The procedure I have to take is to first identify that both U(X) are unbiased for theta, and that U2(X) = E[U1(X)|T2(X)].
My question is How would that relate to U2 having a smaller variance than U1, and how are U2 and U1 related to being the minimal sufficient and sufficient statistic?

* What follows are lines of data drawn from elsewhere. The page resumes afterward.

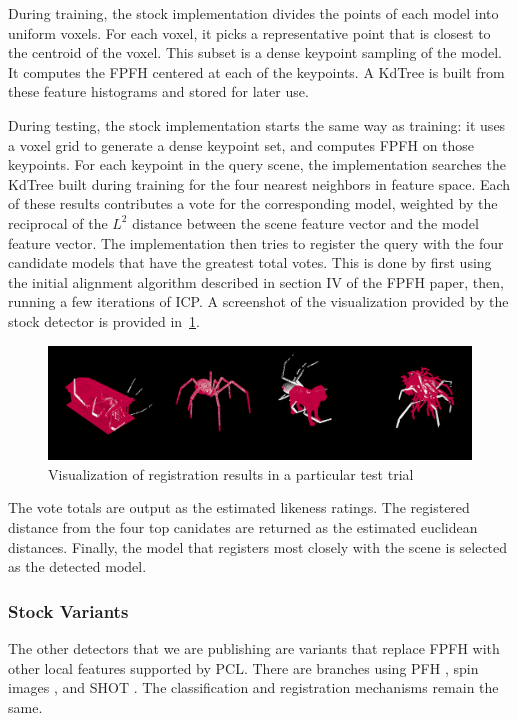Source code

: During training, the stock implementation divides the points of each model into uniform voxels. For each voxel, it picks a representative point that is closest to the centroid of the voxel. This subset is a dense keypoint sampling of the model. It computes the FPFH centered at each of the keypoints. A KdTree is built from these feature histograms and stored for later use.

During testing, the stock implementation starts the same way as training: it uses a voxel grid to generate a dense keypoint set, and computes FPFH on those keypoints.
For each keypoint in the query scene, the implementation searches the KdTree built during training for the four nearest neighbors in feature space. Each of these results contributes a vote for the corresponding model, weighted by the reciprocal of the $L^2$ distance between the scene feature vector and the model feature vector.
The implementation then tries to register the query with the four candidate models that have the greatest total votes.
This is done by first using the initial alignment algorithm described in section IV of the FPFH paper, then, running a few iterations of ICP.
A screenshot of the visualization provided by the stock detector is provided in~\ref{fig:vis}.
\begin{figure}[thpb]
  \centering
  \includegraphics[width=\columnwidth]{../figures/visualization.png}
  \caption{Visualization of registration results in a particular test trial}
  \label{fig:vis}
\end{figure}

The vote totals are output as the estimated likeness ratings.
The registered distance from the four top canidates are returned as the estimated euclidean distances.
Finally, the model that registers most closely with the scene is selected as the detected model.

\subsubsection{Stock Variants}
The other detectors that we are publishing are variants that replace FPFH with other local features supported by PCL. There are branches using PFH \cite{pfh1, pfh2}, spin images \cite{SpinImages}, and SHOT \cite{shot}.
The classification and registration mechanisms remain the same.

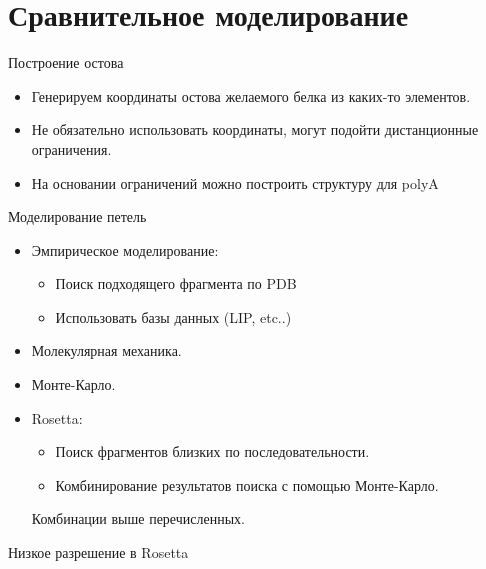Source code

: \section{Сравнительное моделирование}
\begin{frame}{Построение остова}

\begin{itemize}
	\item
Генерируем координаты остова желаемого белка из  каких-то элементов.
\item
Не обязательно использовать координаты, могут подойти дистанционные ограничения.
\item
На основании ограничений можно  построить структуру для polyA
\end{itemize}
\end{frame}
\begin{frame}{Моделирование петель}

	\begin{itemize}
		\item
			Эмпирическое моделирование:
			\begin{itemize}
				\item
					Поиск подходящего фрагмента по PDB 
				\item
					Использовать базы данных (LIP, etc..)
			\end{itemize}
 		         \item
					 Молекулярная механика.
				 \item
					 Монте-Карло.
				 \item
					 Rosetta:
					 \begin{itemize}
						 \item
			 Поиск фрагментов близких по последовательности.
						 \item
			 Комбинирование результатов поиска с помощью Монте-Карло.
					 \end{itemize}
					 \vspace{1.0cm}
		  Комбинации выше перечисленных.
	\end{itemize}
\end{frame}

\begin{frame}{Низкое разрешение в Rosetta}
  \centering       
\end{frame}

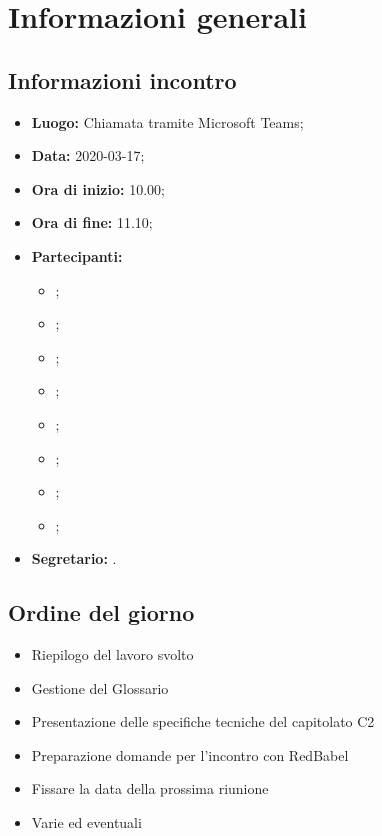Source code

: \section{Informazioni generali}
\subsection{Informazioni incontro}
\begin{itemize}
	\item \textbf{Luogo:} Chiamata tramite Microsoft Teams; 
	\item \textbf{Data:} 2020-03-17;
	\item \textbf{Ora di inizio:} 10.00; 
	\item \textbf{Ora di fine:} 11.10; 
	\item \textbf{Partecipanti:}
		\begin{itemize}
			\item \VB; 
			\item \LB; 
			\item \NF; 
			\item \EG; 
			\item \FJ; 
			\item \MP; 
			\item \AS; 
			\item \AZ; 
		\end{itemize}
	\item \textbf{Segretario:} \LB. 
\end{itemize}

\subsection{Ordine del giorno}
\begin{itemize}
	\item Riepilogo del lavoro svolto 
	\item Gestione del Glossario
	\item Presentazione delle specifiche tecniche del capitolato C2
	\item Preparazione domande per l'incontro con RedBabel
	\item Fissare la data della prossima riunione
	\item Varie ed eventuali
\end{itemize}
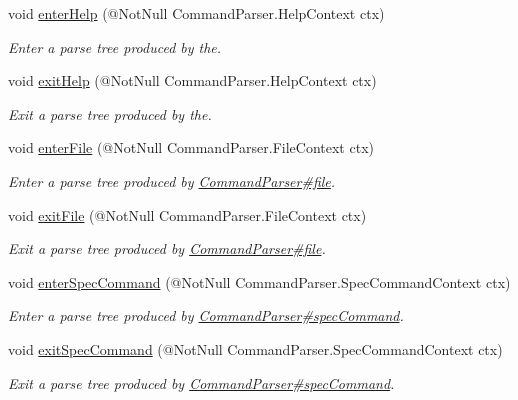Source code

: \begin{DoxyCompactItemize}
void \hyperlink{interfaceedu_1_1udel_1_1cis_1_1vsl_1_1civl_1_1run_1_1common_1_1CommandListener_a76e571656a14fdca3ea1fb2f2a5a62d1}{enter\+Help} (@Not\+Null Command\+Parser.\+Help\+Context ctx)
\begin{DoxyCompactList}\small\item\em Enter a parse tree produced by the. \end{DoxyCompactList}\item 
void \hyperlink{interfaceedu_1_1udel_1_1cis_1_1vsl_1_1civl_1_1run_1_1common_1_1CommandListener_a45194299d18ab82777fcafd0afa3d27e}{exit\+Help} (@Not\+Null Command\+Parser.\+Help\+Context ctx)
\begin{DoxyCompactList}\small\item\em Exit a parse tree produced by the. \end{DoxyCompactList}\item 
void \hyperlink{interfaceedu_1_1udel_1_1cis_1_1vsl_1_1civl_1_1run_1_1common_1_1CommandListener_ace37c751789138ce14e514013abf0fcd}{enter\+File} (@Not\+Null Command\+Parser.\+File\+Context ctx)
\begin{DoxyCompactList}\small\item\em Enter a parse tree produced by \hyperlink{}{Command\+Parser\#file}. \end{DoxyCompactList}\item 
void \hyperlink{interfaceedu_1_1udel_1_1cis_1_1vsl_1_1civl_1_1run_1_1common_1_1CommandListener_a1a933d0a15491ddf55798f0ec00708ae}{exit\+File} (@Not\+Null Command\+Parser.\+File\+Context ctx)
\begin{DoxyCompactList}\small\item\em Exit a parse tree produced by \hyperlink{}{Command\+Parser\#file}. \end{DoxyCompactList}\item 
void \hyperlink{interfaceedu_1_1udel_1_1cis_1_1vsl_1_1civl_1_1run_1_1common_1_1CommandListener_adc2c6e6923b6fa18fc9a11217f2a33ab}{enter\+Spec\+Command} (@Not\+Null Command\+Parser.\+Spec\+Command\+Context ctx)
\begin{DoxyCompactList}\small\item\em Enter a parse tree produced by \hyperlink{}{Command\+Parser\#spec\+Command}. \end{DoxyCompactList}\item 
void \hyperlink{interfaceedu_1_1udel_1_1cis_1_1vsl_1_1civl_1_1run_1_1common_1_1CommandListener_a54ba1ab185326c9b51bc2d778a43f085}{exit\+Spec\+Command} (@Not\+Null Command\+Parser.\+Spec\+Command\+Context ctx)
\begin{DoxyCompactList}\small\item\em Exit a parse tree produced by \hyperlink{}{Command\+Parser\#spec\+Command}. \end{DoxyCompactList}\item 

\end{DoxyCompactItemize}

1)prove unbiased $U_1$ and $U_2$
$E(U_1)=E(E(U|T_1))=E(U)$
$E(U_2)=E(E(U|T_2))=E(U)$
2) prove $U_2=E(U_1|T_2)$
$T_2$ is minimal sufficient so it is sufficient and a function of any sufficient estimator like $T_1$ (by defination of minimal sufficient) so $T_2=f(T_1)$ and hence $\sigma(T_2) \subset \sigma(T_1)$
$E(U_1|T_2)=E\bigg(E(U|T_1)|T_2\bigg)=E\bigg(E(U|\sigma(T_1) )|\sigma(T_2) \bigg)$
By Tower property since $\sigma(T_2) \subset \sigma(T_1)$
$E\bigg(E(U|\sigma(T_1) )|\sigma(T_2) \bigg)=E(U|\sigma(T_2))=E(U|T_2)=U_2 $ so
$E(U_1|T_2)=U_2 $
3) prove $V(U_2) \leq V(U_1)$
$E(U_1|T_2)=U_2 $ so
$V(U_1)=E\bigg(V(U_1|T_2)\bigg)+ V\bigg( \underbrace{E(U_1|T_2)} \bigg)=E\bigg(V(U_1|T_2)\bigg)+V(U_2)$ so
$V(U_1)=E\bigg(V(U_1|T_2)\bigg)+V(U_2)$ hence
$V(U_1) \geq V(U_2)$